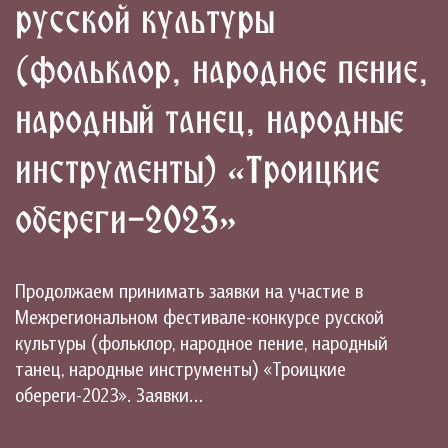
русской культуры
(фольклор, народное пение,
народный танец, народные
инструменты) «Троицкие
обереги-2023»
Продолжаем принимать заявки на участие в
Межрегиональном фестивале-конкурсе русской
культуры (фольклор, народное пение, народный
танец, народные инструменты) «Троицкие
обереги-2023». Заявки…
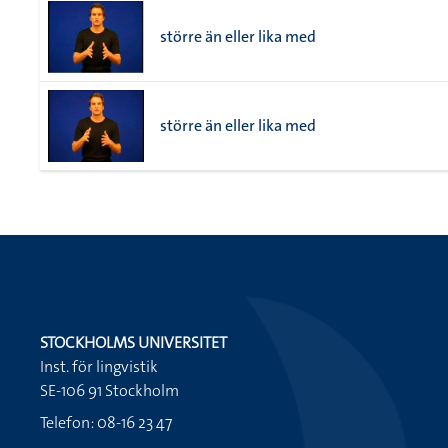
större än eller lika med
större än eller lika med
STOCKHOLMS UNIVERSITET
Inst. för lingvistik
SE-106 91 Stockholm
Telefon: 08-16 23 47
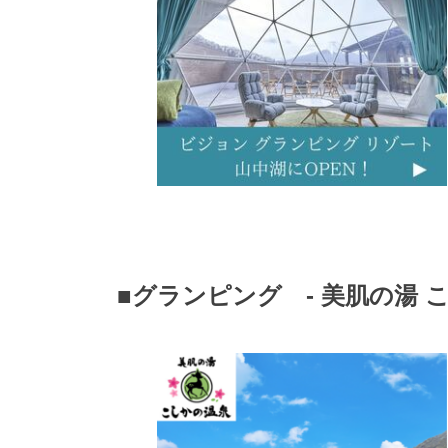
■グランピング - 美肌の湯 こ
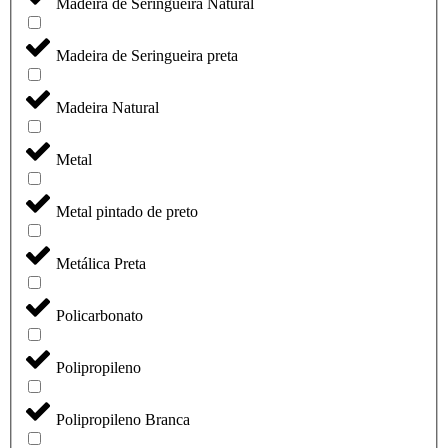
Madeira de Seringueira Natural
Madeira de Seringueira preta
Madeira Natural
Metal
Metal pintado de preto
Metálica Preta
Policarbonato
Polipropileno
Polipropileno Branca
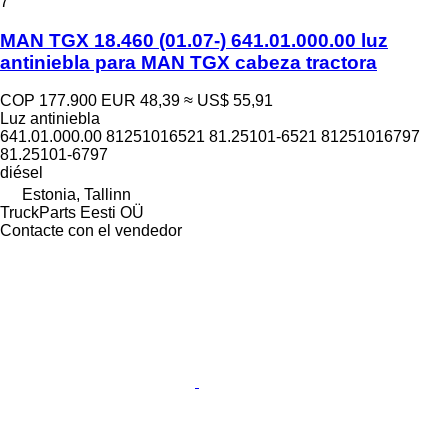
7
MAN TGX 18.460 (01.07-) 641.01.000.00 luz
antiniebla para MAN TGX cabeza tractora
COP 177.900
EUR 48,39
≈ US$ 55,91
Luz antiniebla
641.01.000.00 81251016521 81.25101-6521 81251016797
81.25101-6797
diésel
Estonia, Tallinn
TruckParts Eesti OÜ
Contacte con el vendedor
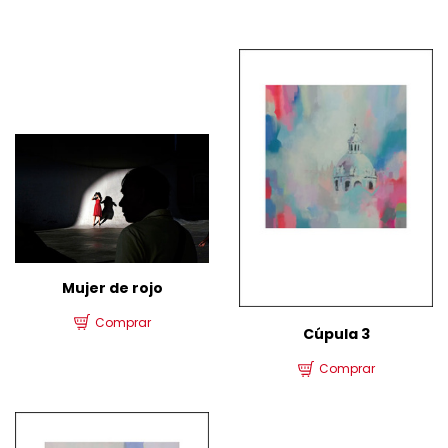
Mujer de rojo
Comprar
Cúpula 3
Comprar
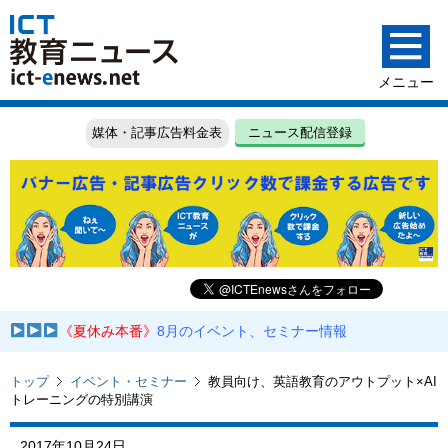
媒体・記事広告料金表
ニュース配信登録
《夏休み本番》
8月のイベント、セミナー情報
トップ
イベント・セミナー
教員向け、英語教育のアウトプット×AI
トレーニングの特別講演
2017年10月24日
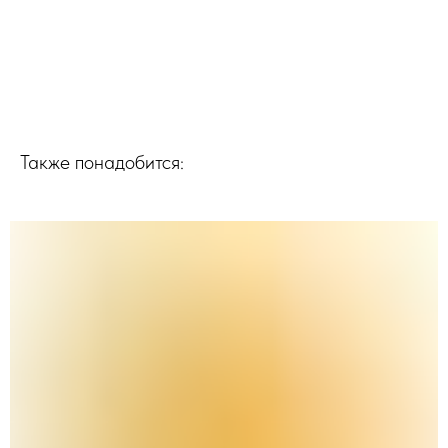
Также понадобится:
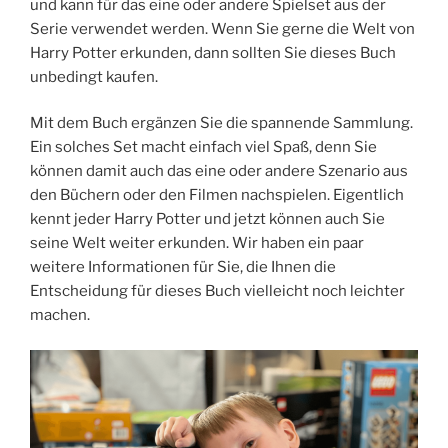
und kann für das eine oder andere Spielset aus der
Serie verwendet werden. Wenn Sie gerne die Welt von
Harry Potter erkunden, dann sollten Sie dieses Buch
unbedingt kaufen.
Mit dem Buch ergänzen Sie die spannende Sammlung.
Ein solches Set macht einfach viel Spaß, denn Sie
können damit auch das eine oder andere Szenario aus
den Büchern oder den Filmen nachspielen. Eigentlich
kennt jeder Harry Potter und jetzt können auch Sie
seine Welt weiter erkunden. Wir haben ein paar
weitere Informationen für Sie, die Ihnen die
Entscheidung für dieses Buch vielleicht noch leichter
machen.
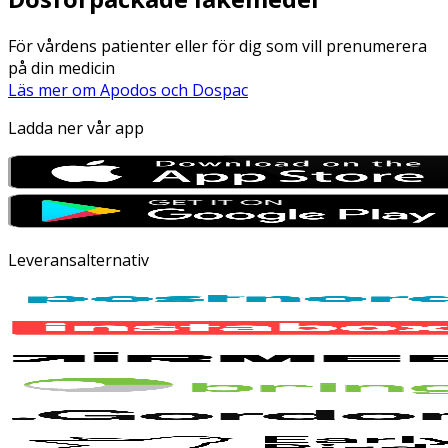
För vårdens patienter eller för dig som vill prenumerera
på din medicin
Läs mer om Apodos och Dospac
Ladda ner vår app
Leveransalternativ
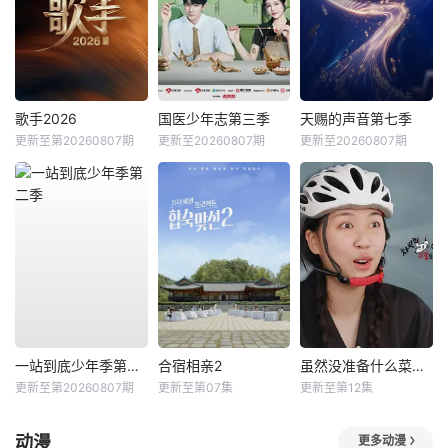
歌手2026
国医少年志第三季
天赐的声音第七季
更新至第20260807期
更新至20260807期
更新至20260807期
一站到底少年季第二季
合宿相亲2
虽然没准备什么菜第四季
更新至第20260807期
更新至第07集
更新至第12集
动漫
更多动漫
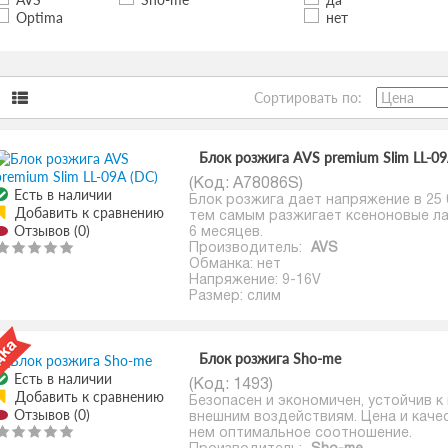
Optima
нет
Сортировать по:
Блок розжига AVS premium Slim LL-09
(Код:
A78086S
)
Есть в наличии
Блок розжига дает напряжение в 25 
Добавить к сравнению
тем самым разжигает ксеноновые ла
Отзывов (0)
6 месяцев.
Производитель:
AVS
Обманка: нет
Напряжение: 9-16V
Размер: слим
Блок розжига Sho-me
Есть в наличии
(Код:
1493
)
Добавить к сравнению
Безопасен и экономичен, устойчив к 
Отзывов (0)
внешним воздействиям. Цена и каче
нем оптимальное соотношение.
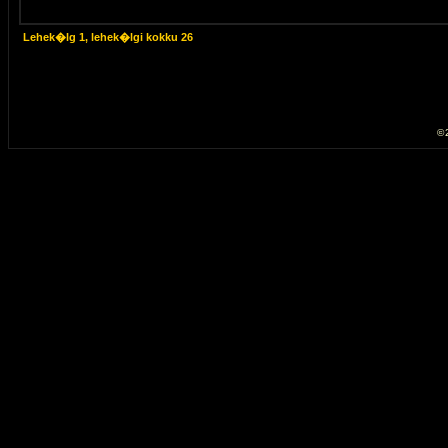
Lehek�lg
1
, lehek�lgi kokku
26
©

--

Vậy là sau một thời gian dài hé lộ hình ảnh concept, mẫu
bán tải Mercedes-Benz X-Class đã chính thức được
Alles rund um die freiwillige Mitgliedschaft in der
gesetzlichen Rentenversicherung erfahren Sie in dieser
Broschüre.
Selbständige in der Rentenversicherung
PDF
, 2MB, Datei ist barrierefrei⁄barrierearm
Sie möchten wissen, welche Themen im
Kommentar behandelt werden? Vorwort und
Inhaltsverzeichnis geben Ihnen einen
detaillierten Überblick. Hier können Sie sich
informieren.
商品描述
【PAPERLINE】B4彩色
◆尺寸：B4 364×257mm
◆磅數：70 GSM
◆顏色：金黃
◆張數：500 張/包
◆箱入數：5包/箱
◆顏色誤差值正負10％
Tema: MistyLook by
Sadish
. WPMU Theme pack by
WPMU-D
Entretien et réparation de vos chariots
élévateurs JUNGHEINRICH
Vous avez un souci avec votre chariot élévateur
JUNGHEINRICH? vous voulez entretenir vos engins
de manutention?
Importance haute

DESCRIPTION OF THE TASK: An exact copy is needed of the stretch above that opens with the line containing "русской культуры" and closes with the line containing "und kann für"; the pictures are not part of it.

RESULT FOR THIS EXERCISE:
русской культуры
(фольклор, народное пение,
народный танец, народные
инструменты) «Троицкие
обереги-2023»
Продолжаем принимать заявки на участие в
Межрегиональном фестивале-конкурсе русской
культуры (фольклор, народное пение, народный
танец, народные инструменты) «Троицкие
обереги-2023». Заявки…
större än eller lika med
större än eller lika med
STOCKHOLMS UNIVERSITET
Inst. för lingvistik
SE-106 91 Stockholm
Telefon: 08-16 23 47
■グランピング - 美肌の湯 こ
Madeira de Seringueira Natural
Madeira de Seringueira preta
Madeira Natural
Metal
Metal pintado de preto
Metálica Preta
Policarbonato
Polipropileno
Polipropileno Branca
7
MAN TGX 18.460 (01.07-) 641.01.000.00 luz
antiniebla para MAN TGX cabeza tractora
COP 177.900
EUR 48,39
≈ US$ 55,91
Luz antiniebla
641.01.000.00 81251016521 81.25101-6521 81251016797
81.25101-6797
diésel
Estonia, Tallinn
TruckParts Eesti OÜ
Contacte con el vendedor
Mujer de rojo
Comprar
Cúpula 3
Comprar
媒体・記事広告料金表
ニュース配信登録
《夏休み本番》
8月のイベント、セミナー情報
トップ
イベント・セミナー
教員向け、英語教育のアウトプット×AI
トレーニングの特別講演
2017年10月24日
Также понадобится:
und kann für das eine oder andere Spielset aus der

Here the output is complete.